Research by the British Property Federation (BPF), in partnership with Savills, showed that the total number of build-to-rent homes completed, under construction or in the planning pipeline stands at 253,402 – up 12% in the past 12 months.
The number of homes under construction increased by 9%, buoyed by major house builders agreeing forward funding transactions with investors comprising more than 2,000 homes for rent.
Meanwhile, the number of new build-to-rent homes in the design and planning phase increased 13% to 111,815, the analysis showed.
The research warned that build cost inflation and wider economic uncertainty looked set to slow down delivery, with construction starts totalling 5,549 homes in the first half of the year – down 55% on the same period in 2022.
In London, where high land values mean schemes are typically larger and more capital intensive, construction starts totalled just 836 homes, down 80% year-on-year.
Build-to-rent, which are purpose built developments for private rent owned by long-term investors, has been a small but steadily growing part of the UK housing market over the past decade.
However, developers have always struggled to compete with the land prices offered by developers building homes for outright sale, who will see much larger profits in the short term.
Ian Fletcher, policy director at the British Property Federation, said: “Build-to-rent is continuing to expand, but the sector is not immune to the current economic uncertainty and cost inflation.

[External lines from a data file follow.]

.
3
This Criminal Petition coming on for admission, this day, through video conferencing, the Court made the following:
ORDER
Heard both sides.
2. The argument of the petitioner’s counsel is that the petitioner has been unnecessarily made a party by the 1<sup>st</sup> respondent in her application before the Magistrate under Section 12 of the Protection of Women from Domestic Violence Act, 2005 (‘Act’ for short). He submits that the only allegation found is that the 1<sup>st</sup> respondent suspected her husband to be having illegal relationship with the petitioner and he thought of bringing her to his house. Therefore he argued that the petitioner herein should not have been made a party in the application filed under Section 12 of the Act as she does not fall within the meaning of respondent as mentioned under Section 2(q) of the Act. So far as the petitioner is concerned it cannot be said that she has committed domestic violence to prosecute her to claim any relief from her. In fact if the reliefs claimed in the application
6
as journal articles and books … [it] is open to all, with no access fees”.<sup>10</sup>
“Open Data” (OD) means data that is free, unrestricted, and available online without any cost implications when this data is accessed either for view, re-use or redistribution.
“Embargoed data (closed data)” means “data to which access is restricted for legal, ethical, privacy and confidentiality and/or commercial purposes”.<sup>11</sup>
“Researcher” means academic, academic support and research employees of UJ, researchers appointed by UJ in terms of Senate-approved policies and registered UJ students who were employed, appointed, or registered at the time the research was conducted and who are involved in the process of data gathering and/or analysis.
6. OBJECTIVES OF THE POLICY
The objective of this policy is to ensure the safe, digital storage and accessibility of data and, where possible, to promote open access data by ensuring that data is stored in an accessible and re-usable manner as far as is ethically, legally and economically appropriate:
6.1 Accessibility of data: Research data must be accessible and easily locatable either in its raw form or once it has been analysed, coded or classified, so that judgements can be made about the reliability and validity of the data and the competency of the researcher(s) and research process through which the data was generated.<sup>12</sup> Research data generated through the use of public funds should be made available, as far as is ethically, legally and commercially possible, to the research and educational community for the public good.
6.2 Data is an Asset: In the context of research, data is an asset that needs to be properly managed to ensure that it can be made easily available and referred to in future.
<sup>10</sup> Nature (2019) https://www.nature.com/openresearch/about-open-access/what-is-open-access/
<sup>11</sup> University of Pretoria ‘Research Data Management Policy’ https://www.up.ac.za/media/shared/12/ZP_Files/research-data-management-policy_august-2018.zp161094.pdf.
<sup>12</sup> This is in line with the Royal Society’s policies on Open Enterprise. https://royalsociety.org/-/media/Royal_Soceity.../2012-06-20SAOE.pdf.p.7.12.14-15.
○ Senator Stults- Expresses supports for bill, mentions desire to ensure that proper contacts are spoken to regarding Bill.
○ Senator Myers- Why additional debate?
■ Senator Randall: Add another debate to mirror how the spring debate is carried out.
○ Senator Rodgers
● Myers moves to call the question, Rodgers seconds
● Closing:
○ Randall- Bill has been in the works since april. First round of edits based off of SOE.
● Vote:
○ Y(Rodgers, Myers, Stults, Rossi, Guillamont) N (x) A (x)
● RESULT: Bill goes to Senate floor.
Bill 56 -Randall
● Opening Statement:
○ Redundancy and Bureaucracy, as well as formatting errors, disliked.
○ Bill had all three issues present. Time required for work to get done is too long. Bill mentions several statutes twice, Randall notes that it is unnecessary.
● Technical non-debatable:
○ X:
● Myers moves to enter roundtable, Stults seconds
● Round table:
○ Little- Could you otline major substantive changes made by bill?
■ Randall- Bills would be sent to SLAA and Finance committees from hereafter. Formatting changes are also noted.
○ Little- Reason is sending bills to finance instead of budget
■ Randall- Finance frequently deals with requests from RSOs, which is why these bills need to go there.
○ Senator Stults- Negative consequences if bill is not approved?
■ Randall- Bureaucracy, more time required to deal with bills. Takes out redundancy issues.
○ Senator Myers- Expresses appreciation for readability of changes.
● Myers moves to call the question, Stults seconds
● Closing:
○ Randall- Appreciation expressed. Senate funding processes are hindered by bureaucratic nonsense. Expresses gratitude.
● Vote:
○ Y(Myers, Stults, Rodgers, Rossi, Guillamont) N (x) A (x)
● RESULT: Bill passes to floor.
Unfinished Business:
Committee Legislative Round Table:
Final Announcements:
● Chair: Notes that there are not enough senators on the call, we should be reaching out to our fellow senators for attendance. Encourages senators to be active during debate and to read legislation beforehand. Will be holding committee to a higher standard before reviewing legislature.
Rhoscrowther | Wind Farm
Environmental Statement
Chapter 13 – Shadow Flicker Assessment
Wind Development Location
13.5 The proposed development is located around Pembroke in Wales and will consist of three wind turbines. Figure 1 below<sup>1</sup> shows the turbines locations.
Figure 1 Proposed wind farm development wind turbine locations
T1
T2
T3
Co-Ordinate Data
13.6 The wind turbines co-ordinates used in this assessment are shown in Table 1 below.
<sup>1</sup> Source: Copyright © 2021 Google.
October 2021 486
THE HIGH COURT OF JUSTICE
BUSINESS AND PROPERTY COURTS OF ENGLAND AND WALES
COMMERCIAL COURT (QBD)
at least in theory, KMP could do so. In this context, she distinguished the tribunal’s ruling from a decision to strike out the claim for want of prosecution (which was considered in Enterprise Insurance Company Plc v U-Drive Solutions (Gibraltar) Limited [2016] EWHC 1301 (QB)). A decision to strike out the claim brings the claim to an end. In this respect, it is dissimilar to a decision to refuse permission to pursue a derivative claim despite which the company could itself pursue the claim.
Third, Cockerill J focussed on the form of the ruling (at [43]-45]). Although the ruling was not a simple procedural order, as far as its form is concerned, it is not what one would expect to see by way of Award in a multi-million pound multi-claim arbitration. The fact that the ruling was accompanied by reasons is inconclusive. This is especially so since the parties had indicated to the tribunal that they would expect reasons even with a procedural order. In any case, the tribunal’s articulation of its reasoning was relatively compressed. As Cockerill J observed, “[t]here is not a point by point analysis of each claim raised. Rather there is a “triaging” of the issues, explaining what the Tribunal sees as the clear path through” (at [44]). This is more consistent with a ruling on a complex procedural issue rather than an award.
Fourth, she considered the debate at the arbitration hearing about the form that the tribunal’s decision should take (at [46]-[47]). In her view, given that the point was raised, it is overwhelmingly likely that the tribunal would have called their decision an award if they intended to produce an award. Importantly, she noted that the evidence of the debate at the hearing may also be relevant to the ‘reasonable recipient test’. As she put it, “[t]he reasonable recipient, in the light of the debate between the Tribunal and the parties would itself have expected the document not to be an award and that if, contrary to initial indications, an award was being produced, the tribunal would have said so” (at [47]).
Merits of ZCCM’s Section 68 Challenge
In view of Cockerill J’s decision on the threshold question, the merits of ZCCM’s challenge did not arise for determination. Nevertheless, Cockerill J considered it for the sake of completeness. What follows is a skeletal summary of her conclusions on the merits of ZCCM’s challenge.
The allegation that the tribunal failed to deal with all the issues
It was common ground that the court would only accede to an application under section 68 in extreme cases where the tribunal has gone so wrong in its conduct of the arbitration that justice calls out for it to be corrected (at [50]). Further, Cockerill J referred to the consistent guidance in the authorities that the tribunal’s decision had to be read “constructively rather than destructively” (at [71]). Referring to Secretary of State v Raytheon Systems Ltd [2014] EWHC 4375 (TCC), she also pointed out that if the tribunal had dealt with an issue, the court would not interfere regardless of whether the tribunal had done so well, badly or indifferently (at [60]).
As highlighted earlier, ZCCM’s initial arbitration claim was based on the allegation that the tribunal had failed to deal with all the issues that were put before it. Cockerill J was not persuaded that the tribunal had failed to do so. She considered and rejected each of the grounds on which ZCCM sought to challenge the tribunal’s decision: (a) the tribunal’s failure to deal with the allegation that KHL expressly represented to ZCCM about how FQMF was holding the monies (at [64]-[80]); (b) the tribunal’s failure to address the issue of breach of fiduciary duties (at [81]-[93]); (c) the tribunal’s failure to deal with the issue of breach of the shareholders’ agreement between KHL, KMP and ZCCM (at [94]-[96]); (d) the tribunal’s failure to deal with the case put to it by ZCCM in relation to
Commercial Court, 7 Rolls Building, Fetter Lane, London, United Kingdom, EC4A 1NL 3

“At the current time, it is very challenging to deliver large-scale capital intensive schemes, particularly in London, but there are fewer obstacles to the delivery of smaller developments in regional cities and single-family housing both which continue to grow as a proportion of housing supply in UK cities.”
Jacqui Daly, director of residential research at Savills, added: “With interest rates now expected to stay higher for longer, demand for new homes for sale is likely to be weaker which will constrain housing delivery.
“Build-to-rent will have a key role to play in maintaining overall housing supply, and in the last quarter we have seen examples of major house builders agreeing to deliver a pipeline of rented homes, which has boosted the pipeline. The continued diversification of the profile of build-to-rent deliverers is critical to its continued growth.”